La problematica del vincolo sportivo, peraltro non solo limitata al calcio ma estesa alla totalità delle Federazioni Sportive Nazionali, assume oggi particolare interesse se solo si evidenziano i diversi profili di illegittimità costituzionale (a titolo esemplificativo e non esaustivo, ricordo la dubbia compatibilità di tale istituto con il diritto ad esprimersi liberamente nelle formazioni sociali sancito nell’art. 2 Cost.), di contraddizione con la normativa comunitaria ( riferimento particolare alla libera circolazione dei lavoratori, art. 48 UE), senza dimenticare la profonda antitesi con i contenuti della Carta Olimpica, tra i cui principi si rinviene che la pratica sportiva “è un diritto dell’uomo ed ogni individuo deve avere la possibilità di praticare uno sport in base alle proprie necessità”.

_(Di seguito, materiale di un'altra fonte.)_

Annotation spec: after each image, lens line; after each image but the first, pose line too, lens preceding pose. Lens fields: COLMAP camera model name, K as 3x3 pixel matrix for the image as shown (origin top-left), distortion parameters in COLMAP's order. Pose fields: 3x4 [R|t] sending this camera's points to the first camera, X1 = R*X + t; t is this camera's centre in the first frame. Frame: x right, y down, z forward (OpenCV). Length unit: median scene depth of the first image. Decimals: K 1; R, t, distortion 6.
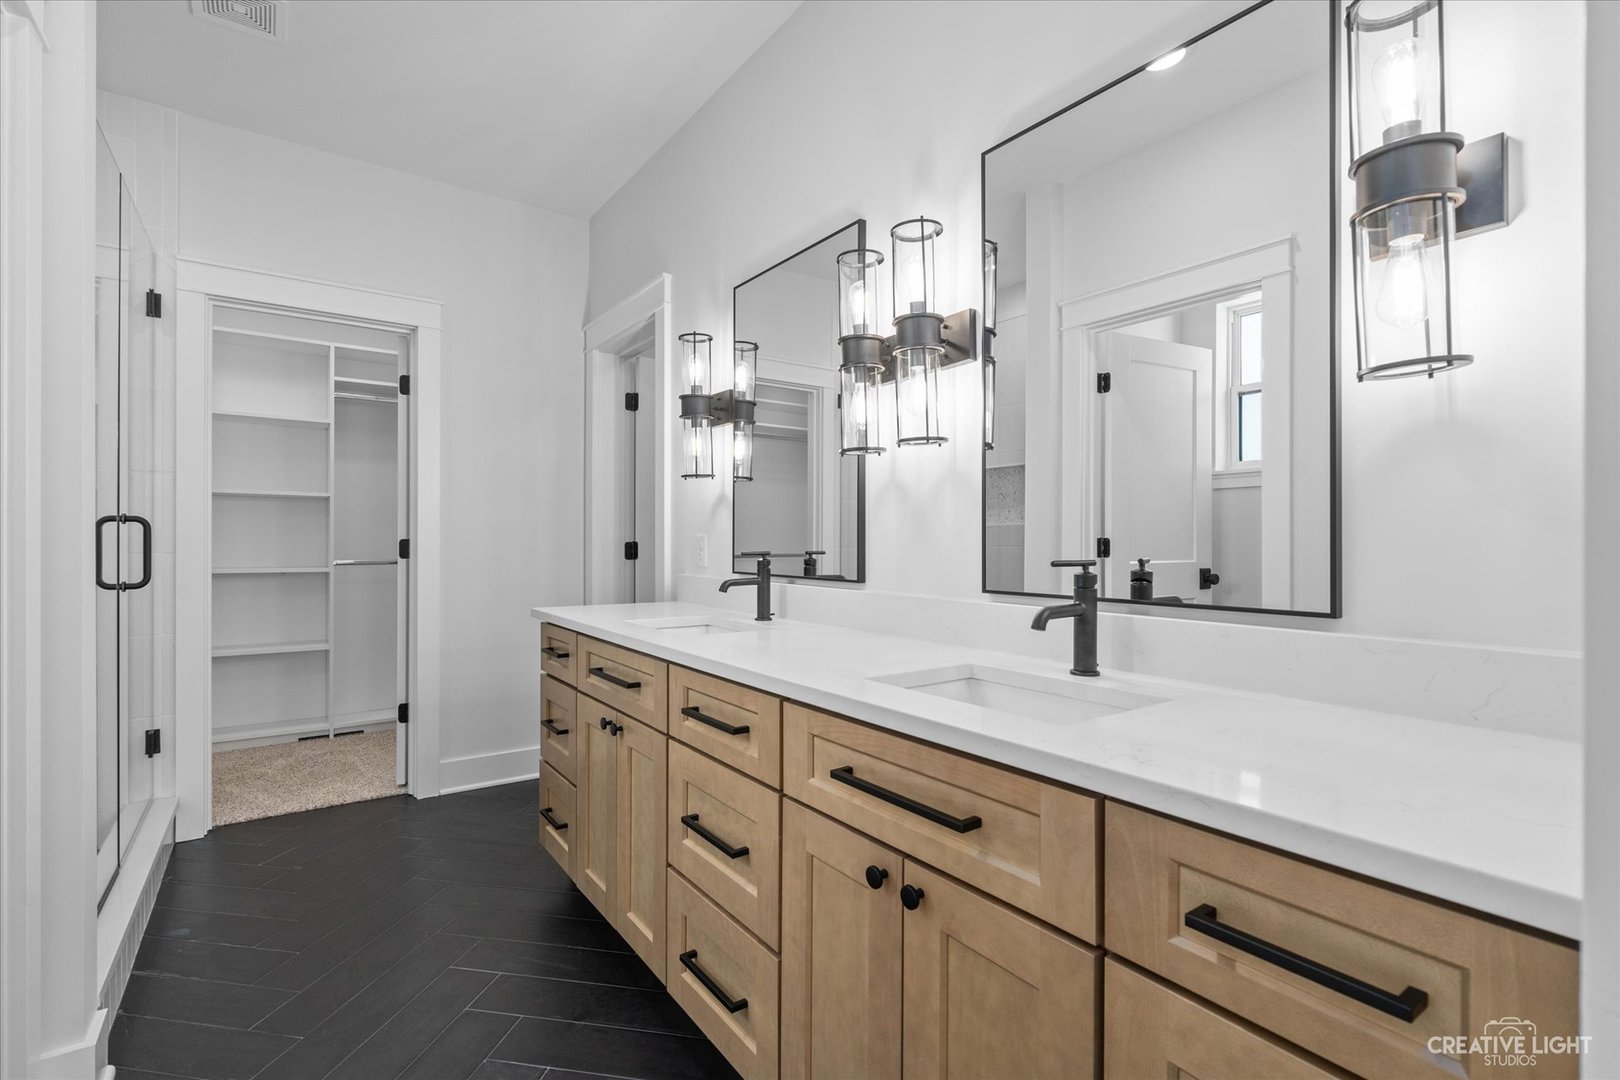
lens RADIAL K [[742.4, 0, 809.9], [0, 742.4, 525.1], [0, 0, 1]] dist [0.000499, 0.000010]
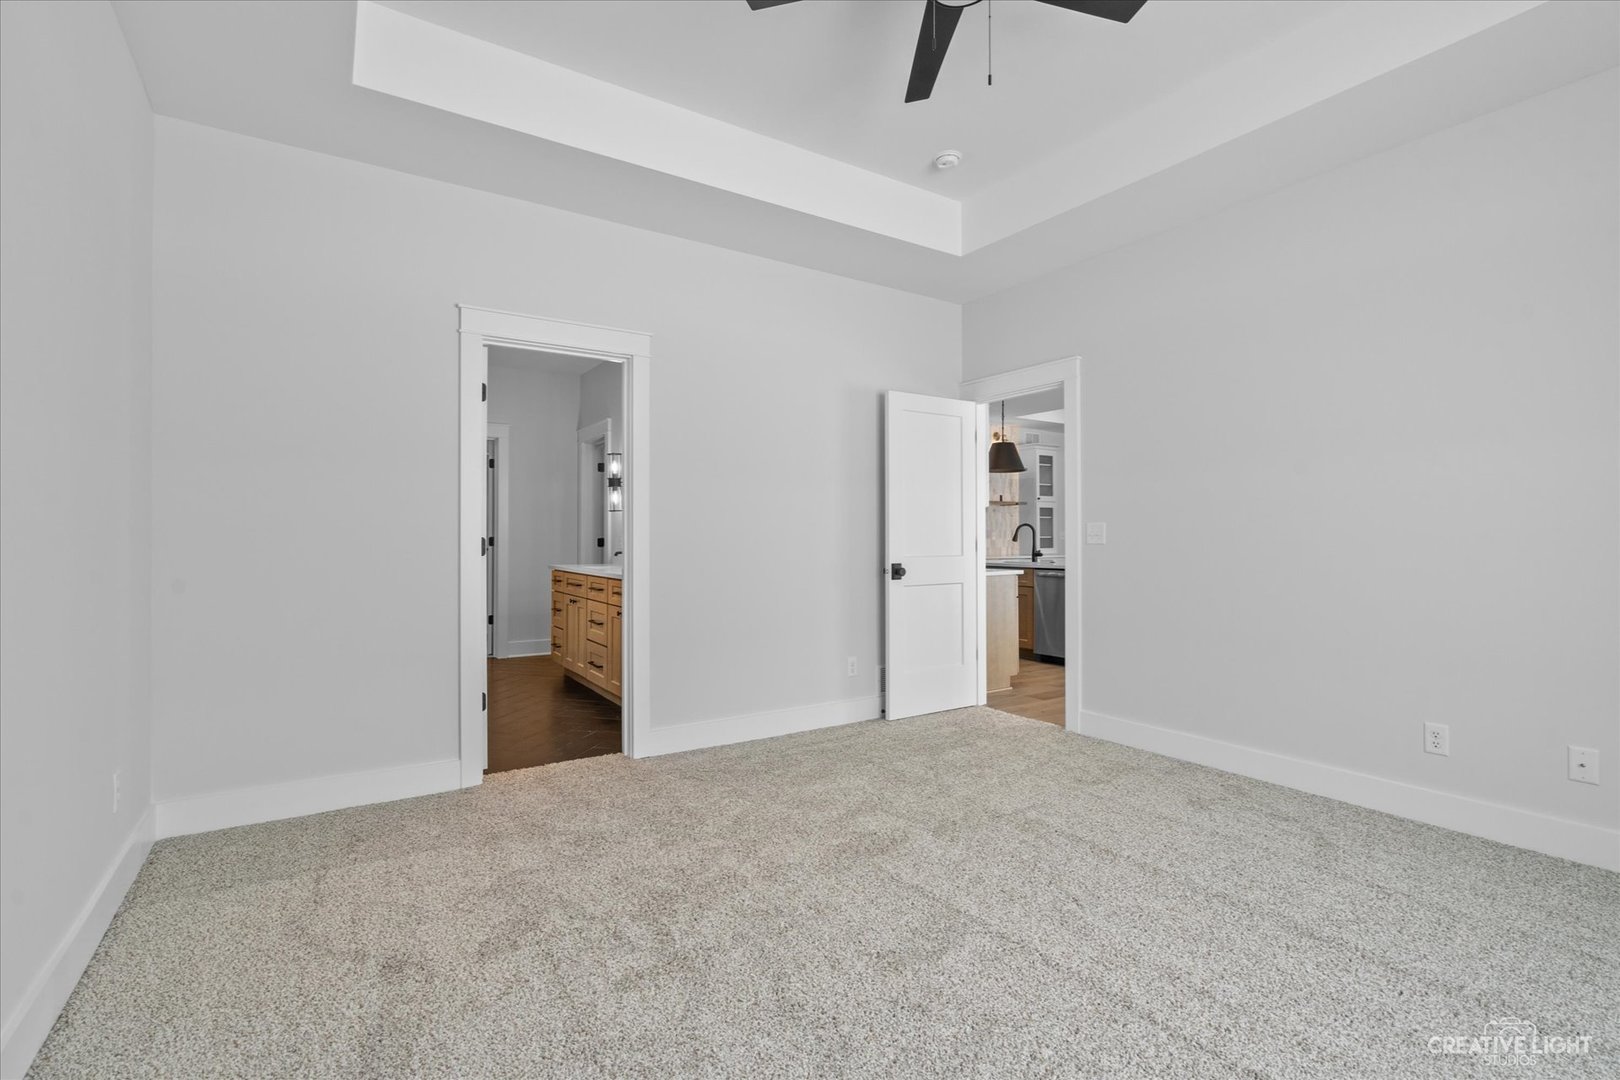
lens RADIAL K [[742.4, 0, 809.1], [0, 742.4, 543.1], [0, 0, 1]] dist [0.000499, 0.000010]
pose [[0.998406, 0.008672, -0.055773, 0.570618], [-0.007899, 0.999870, 0.014057, 0.003412], [0.055888, -0.013594, 0.998345, -1.281982]]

In antitesi si attesta l’opinione di coloro che ritengono sussistente la legittimità del vincolo sportivo in ambito dilettantistico. Essa trarrebbe origine proprio dalla sua funzione essenziale al mantenimento del sistema dell’associazionismo sportivo, ovvero assicurare la giusta remunerazione a quelle associazioni che investono nella formazione dei giovani. Procedendo su tale prospettiva, l’assenza del vincolo sportivo, e per l’effetto la possibilità di recedere ad nutum dal rapporto senza l’eventualità per l’associazione sportiva di origine di ottenere la corresponsione di un’indennità, costituirebbe un forte ostacolo all’investimento nella promozione dello sport giovanile, non tanto in ottica di potenziale lucro derivante dalla gestione dell’associazione sportiva, quanto piuttosto sotto l’aspetto della copertura dei costi che la pratica sportiva inevitabilmente impone.
Alla luce di quanto sopra, si appalesa la necessità di contemperare le opposte esigenze, senza ledere alcun diritto ovvero limitare la libertà di ciascuno nell’esercizio della pratica sportiva dilettantistica. Una riforma di tal fatta inevitabilmente richiederebbe un’analisi complessiva della problematica e dunque in primo luogo la necessaria revisione del sistema dei premi e degli indennizzi previsti in caso di trasferimento di atleti giovani non professionisti, al fine di tutelare altresì il contrapposto interesse legato alla giusta e necessaria valorizzazione dell’attività posta in essere per la difesa dei vivai calcistici.